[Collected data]
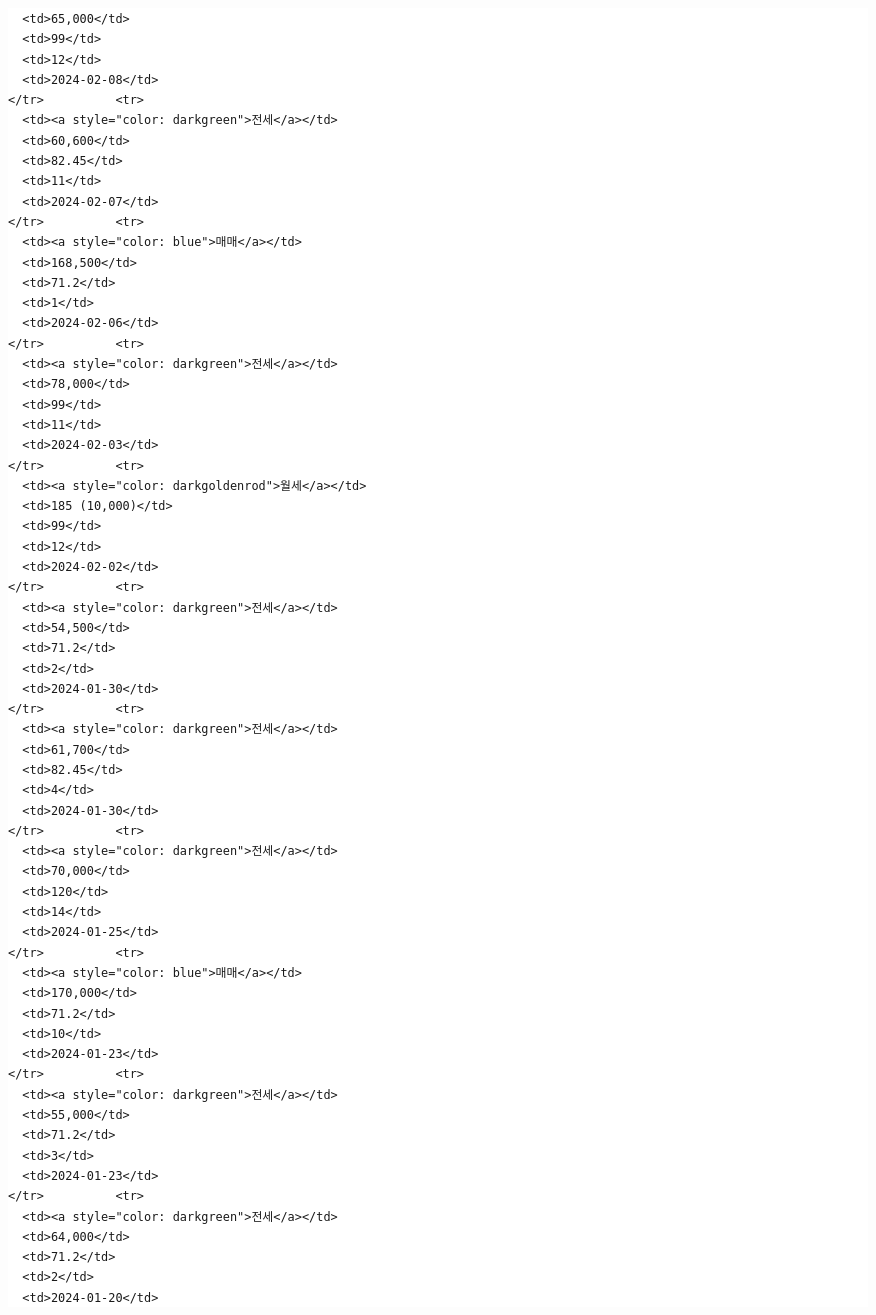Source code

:       <td>65,000</td>
      <td>99</td>
      <td>12</td>
      <td>2024-02-08</td>
    </tr>          <tr>
      <td><a style="color: darkgreen">전세</a></td>
      <td>60,600</td>
      <td>82.45</td>
      <td>11</td>
      <td>2024-02-07</td>
    </tr>          <tr>
      <td><a style="color: blue">매매</a></td>
      <td>168,500</td>
      <td>71.2</td>
      <td>1</td>
      <td>2024-02-06</td>
    </tr>          <tr>
      <td><a style="color: darkgreen">전세</a></td>
      <td>78,000</td>
      <td>99</td>
      <td>11</td>
      <td>2024-02-03</td>
    </tr>          <tr>
      <td><a style="color: darkgoldenrod">월세</a></td>
      <td>185 (10,000)</td>
      <td>99</td>
      <td>12</td>
      <td>2024-02-02</td>
    </tr>          <tr>
      <td><a style="color: darkgreen">전세</a></td>
      <td>54,500</td>
      <td>71.2</td>
      <td>2</td>
      <td>2024-01-30</td>
    </tr>          <tr>
      <td><a style="color: darkgreen">전세</a></td>
      <td>61,700</td>
      <td>82.45</td>
      <td>4</td>
      <td>2024-01-30</td>
    </tr>          <tr>
      <td><a style="color: darkgreen">전세</a></td>
      <td>70,000</td>
      <td>120</td>
      <td>14</td>
      <td>2024-01-25</td>
    </tr>          <tr>
      <td><a style="color: blue">매매</a></td>
      <td>170,000</td>
      <td>71.2</td>
      <td>10</td>
      <td>2024-01-23</td>
    </tr>          <tr>
      <td><a style="color: darkgreen">전세</a></td>
      <td>55,000</td>
      <td>71.2</td>
      <td>3</td>
      <td>2024-01-23</td>
    </tr>          <tr>
      <td><a style="color: darkgreen">전세</a></td>
      <td>64,000</td>
      <td>71.2</td>
      <td>2</td>
      <td>2024-01-20</td>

**Your goal**
Word for word, print every record, and leave out any picture.

**Task solution**
Source code

:       <td>65,000</td>
      <td>99</td>
      <td>12</td>
      <td>2024-02-08</td>
    </tr>          <tr>
      <td><a style="color: darkgreen">전세</a></td>
      <td>60,600</td>
      <td>82.45</td>
      <td>11</td>
      <td>2024-02-07</td>
    </tr>          <tr>
      <td><a style="color: blue">매매</a></td>
      <td>168,500</td>
      <td>71.2</td>
      <td>1</td>
      <td>2024-02-06</td>
    </tr>          <tr>
      <td><a style="color: darkgreen">전세</a></td>
      <td>78,000</td>
      <td>99</td>
      <td>11</td>
      <td>2024-02-03</td>
    </tr>          <tr>
      <td><a style="color: darkgoldenrod">월세</a></td>
      <td>185 (10,000)</td>
      <td>99</td>
      <td>12</td>
      <td>2024-02-02</td>
    </tr>          <tr>
      <td><a style="color: darkgreen">전세</a></td>
      <td>54,500</td>
      <td>71.2</td>
      <td>2</td>
      <td>2024-01-30</td>
    </tr>          <tr>
      <td><a style="color: darkgreen">전세</a></td>
      <td>61,700</td>
      <td>82.45</td>
      <td>4</td>
      <td>2024-01-30</td>
    </tr>          <tr>
      <td><a style="color: darkgreen">전세</a></td>
      <td>70,000</td>
      <td>120</td>
      <td>14</td>
      <td>2024-01-25</td>
    </tr>          <tr>
      <td><a style="color: blue">매매</a></td>
      <td>170,000</td>
      <td>71.2</td>
      <td>10</td>
      <td>2024-01-23</td>
    </tr>          <tr>
      <td><a style="color: darkgreen">전세</a></td>
      <td>55,000</td>
      <td>71.2</td>
      <td>3</td>
      <td>2024-01-23</td>
    </tr>          <tr>
      <td><a style="color: darkgreen">전세</a></td>
      <td>64,000</td>
      <td>71.2</td>
      <td>2</td>
      <td>2024-01-20</td>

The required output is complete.